Ces travaux ont amené le laboratoire de l’UBC et Acuitas, une entreprise cofondée par le Dr Cullis, à collaborer avec l’Université de la Pennsylvanie et avec BioNTech (une entreprise allemande) pour concevoir des vaccins à ARNm afin de lutter contre le virus Zika et l’influenza. Ces équipes ont utilisé les nanoparticules de lipides dans le but d’administrer de l’ARNm codant pour la protéine de surface d’un virus afin de déclencher une réaction immunitaire.

Lorsque la pandémie de COVID‑19 a frappé, Pfizer-BioNTech et Moderna ont utilisé la même technologie pour développer rapidement des vaccins ARNm efficaces afin de sauver la vie de millions de personnes.

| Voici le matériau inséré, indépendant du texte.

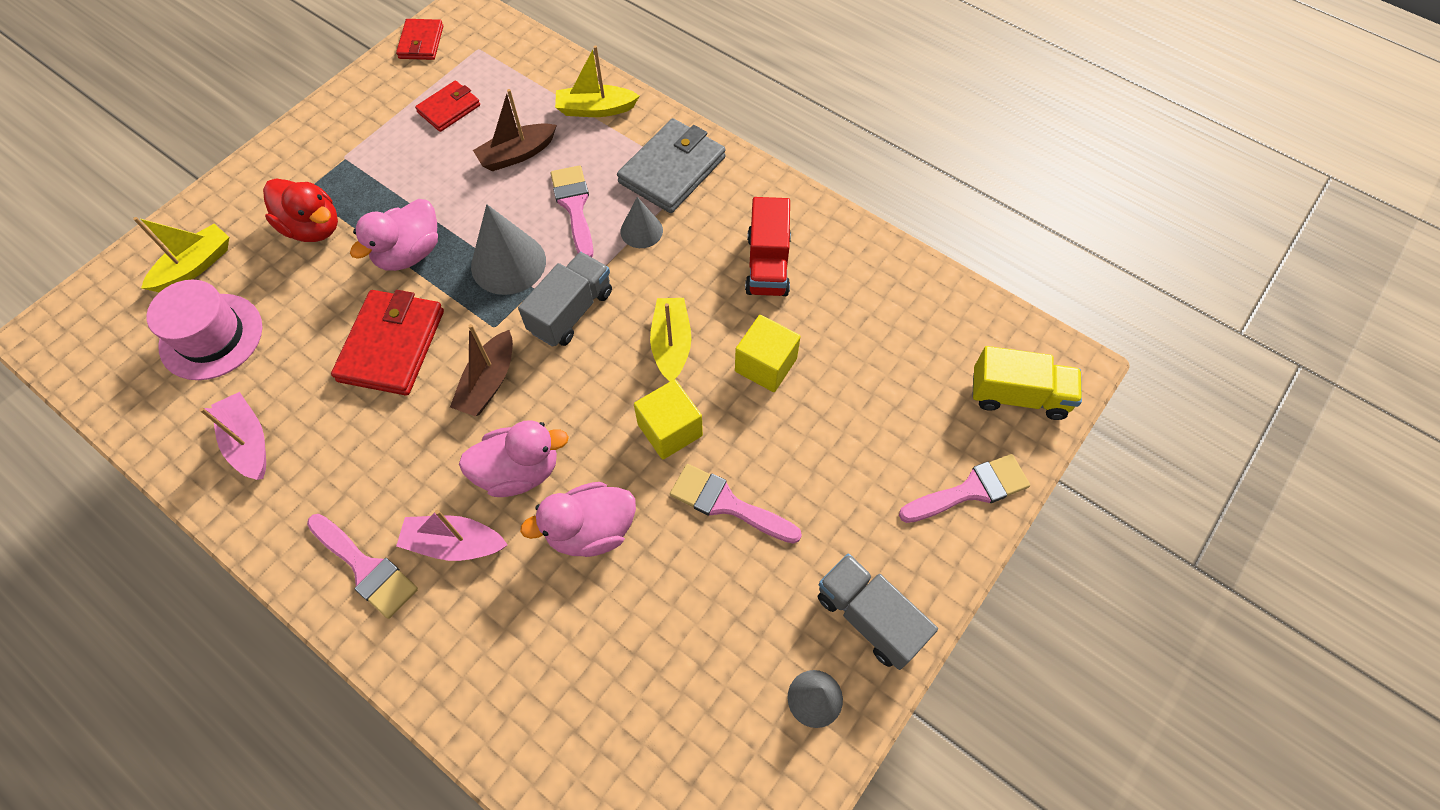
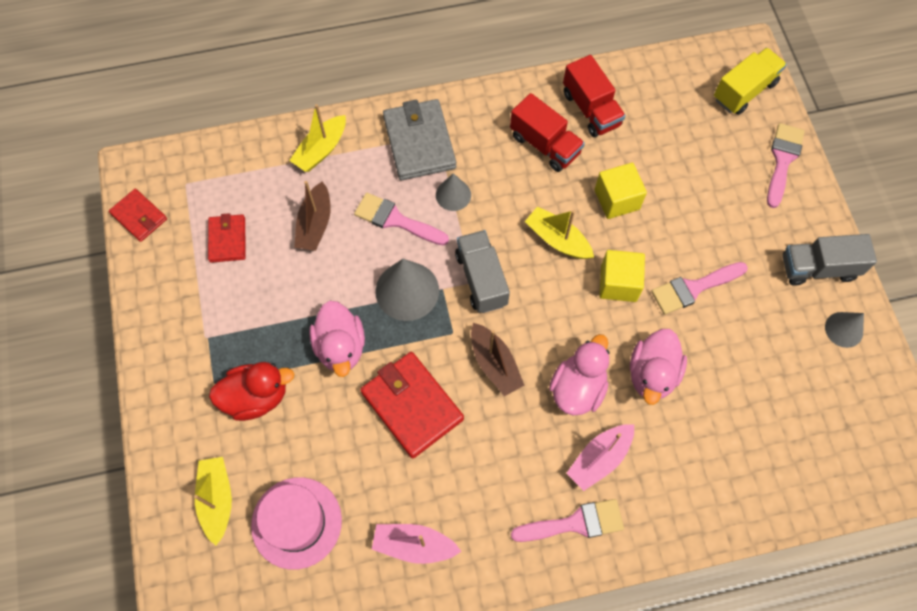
camera: 50 degrees left, 5 degrees up
none -> red truck [563,55,626,137]

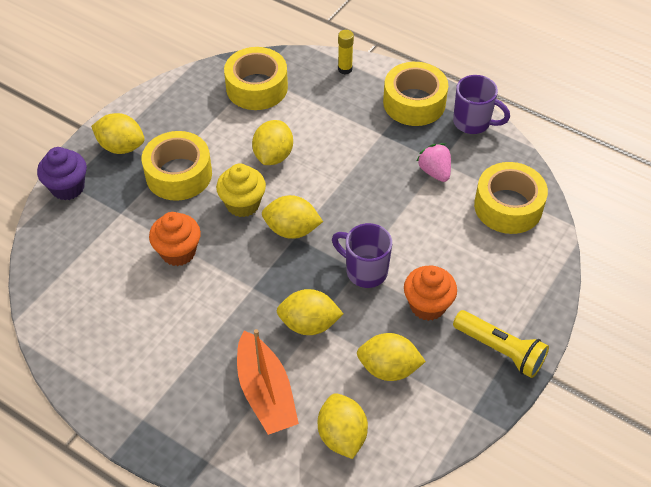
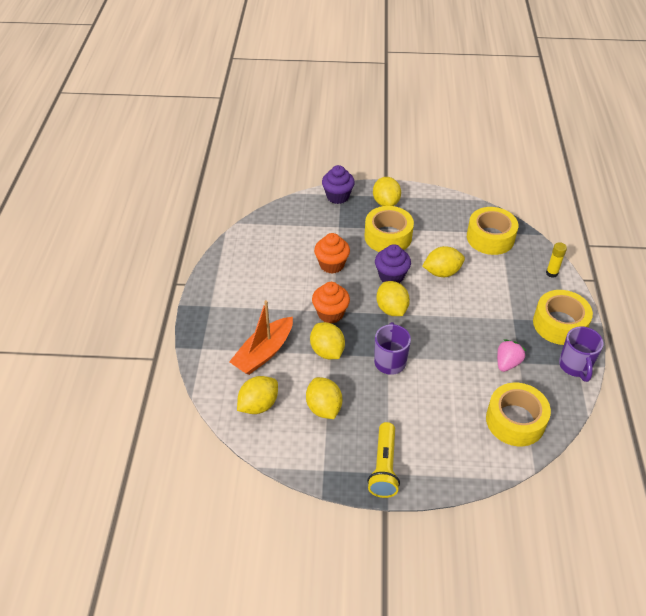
camera: 60 degrees right, 5 degrees down
yellow cupcake [216,163,266,217] -> purple cupcake [375,244,411,283]
orange cupcake [404,266,457,321] -> orange cupcake moved to [312,282,350,323]

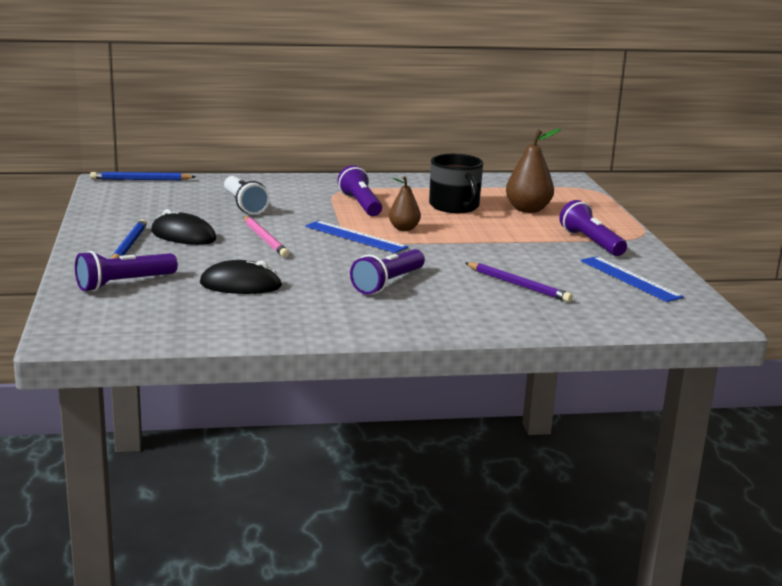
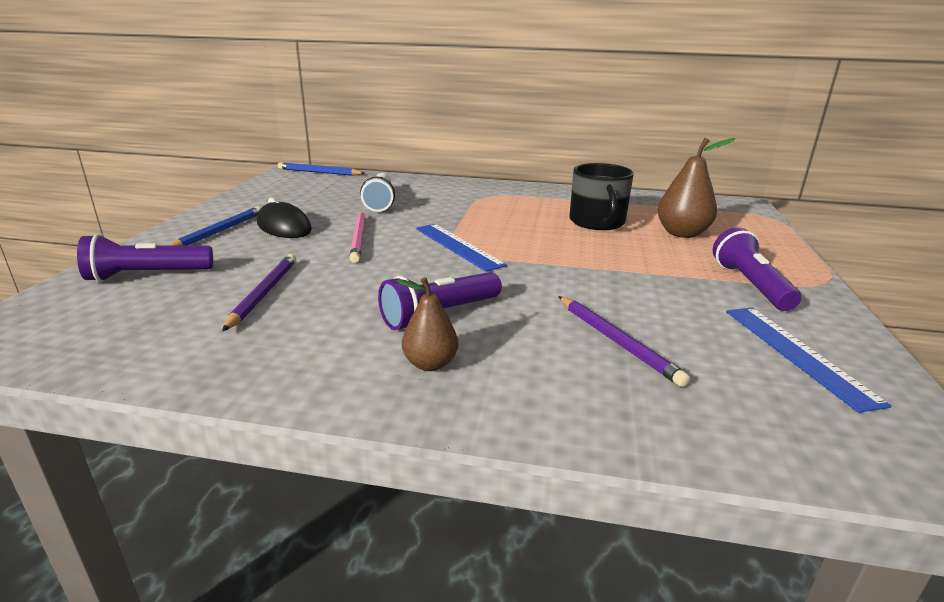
camera: 20 degrees right, 5 degrees up
black mouse [200,260,282,294] -> purple pencil [222,254,296,331]
purple flashlight [338,165,382,216] -> none
brown pear [389,176,421,231] -> brown pear moved to [397,277,458,371]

La suite appartient à l’histoire.

Une particularité des nanoparticules de lipides est leur potentiel illimité à favoriser la découverte de nouveaux traitements à base d’ARN pour prévenir et traiter les maladies, ce qui est révolutionnaire dans le domaine de la recherche en santé.

Grâce au financement continu des IRSC, l’équipe du Dr Cullis travaille à l’amélioration des nanoparticules de lipides pour accroître l’impact des médicaments révolutionnaires qu’elle soutient. L’équipe cherche aussi une façon de déclencher l’administration des médicaments contre le cancer directement dans la zone touchée afin de réduire les effets secondaires graves.

Le Dr Pieter Cullis et son équipe en 1980

Le Dr Cullis affirme que ses réalisations récentes et passées auraient été impossibles sans le soutien d’une équipe incroyable et sans son esprit d’entreprise. Son projet, qui a commencé en assemblant du matériel de laboratoire dans le garage d’un collègue de travail et en offrant une bière au personnel tous les vendredis, regroupe désormais 12 entreprises de biotechnologie. Il a aussi donné lieu à plus de 100 brevets et plusieurs collaborations entre des universités et des entreprises.

Le Dr Cullis a été nommé membre de l’Ordre du Canada en 2024 pour sa contribution à l’avancement de la recherche biomédicale et à la mise au point de médicaments ainsi que pour son rôle de mentor auprès de la prochaine génération de scientifiques et d’entrepreneurs.

En bref

L'enjeu

Au début des années 1980, seule une petite partie des médicaments utilisés pour la chimiothérapie atteignait les cellules cancéreuses, causant par la même occasion des effets secondaires toxiques dans le reste du corps. Il fallait trouver une façon plus efficace de libérer le médicament directement dans les cellules.

La recherche

Une solution inspirée par la nature pour faciliter l’administration de traitements a révolutionné la mise au point de médicaments, changé le cours de l’histoire médicale et sauvé des millions de vies. En enveloppant le médicament dans une minuscule bulle de graisse, l’équipe du Dr Cullis a aidé des chercheurs du monde entier à concevoir des traitements pour lutter contre le cancer, des vaccins et des thérapies géniques plus sécuritaires et efficaces. Sa technologie a permis de libérer efficacement dans nos cellules des traitements à ARNm, comme des vaccins contre la COVID‑19.